If you're a big fan of the innuendo-stuffed dialog that's typical of a show like Spike's MXC, then you should feel right at home in DAH!:BWU whenever Pox starts talking about his "Big Willy." Most of the double-meanings feel rather belabored (to the point where Crypto even demands that Pox start referring to it as "his restaurant" instead) but they can occasionally surprise with good chuckle every now and then. While there's some very smart meta-humor in the game, mostly the plot points and jokes end up about as tacky and unrefined as a trip to Hooters.
One thing that has really grown to bother me already in the game is that whenever characters are speaking to one another, they're almost always shown from the back. This is obviously because the video game programmers didn't want to have to take the time to animate all the mouth movements of characters during the frequent, long sequences of dialogue, and it really gets annoying fast. I'm only a few hours into the game and already of sick of looking at the back of characters' heads.

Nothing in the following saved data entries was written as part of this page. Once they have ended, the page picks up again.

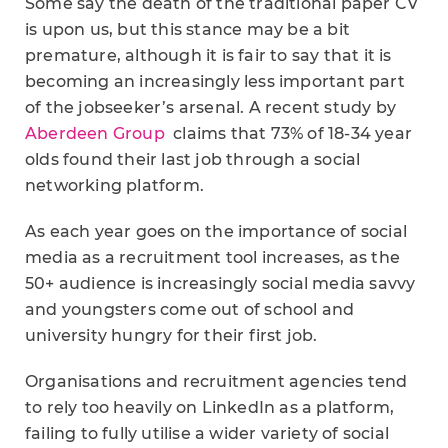
Some say the death of the traditional paper CV
is upon us, but this stance may be a bit
premature, although it is fair to say that it is
becoming an increasingly less important part
of the jobseeker’s arsenal. A recent study by
Aberdeen Group
claims that 73% of 18-34 year
olds found their last job through a social
networking platform.
As each year goes on the importance of social
media as a recruitment tool increases, as the
50+ audience is increasingly social media savvy
and youngsters come out of school and
university hungry for their first job.
Organisations and recruitment agencies tend
to rely too heavily on LinkedIn as a platform,
failing to fully utilise a wider variety of social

All in all, Big Willy Unleashed is a decent Teen-rated game if you've liked other Destroy All Humans! games in the past, but it's not one I would recommend for being someone's introduction to the franchise. The "alien" angle here feels more like an afterthought compared to the main waring fast food franchise storyline, to the point where I started to wonder if the people in this game had somehow gotten used to the idea of an alien running around in their midst (several of the dialogue sequences depict Crypto getting his orders from Pox out in plain sight of humans just milling about). While most of the game feels somehow lesser than the original Destroy All Humans!, the addition of the Big Willy Mech really is what makes this game. C'mon, who hasn't thought about how cool it would be to stomp around in a giant, robotic parody of Bob's Big Boy? If you can get past the initial clunky, un-intuitive controls of the game and don't mind a near-constant barrage of double-entendres while you blow up, electrocute and probe the Earth's populace, then I'd recommend you grab ahold of Big Willy. (Geez, Pox has me even doing it now!)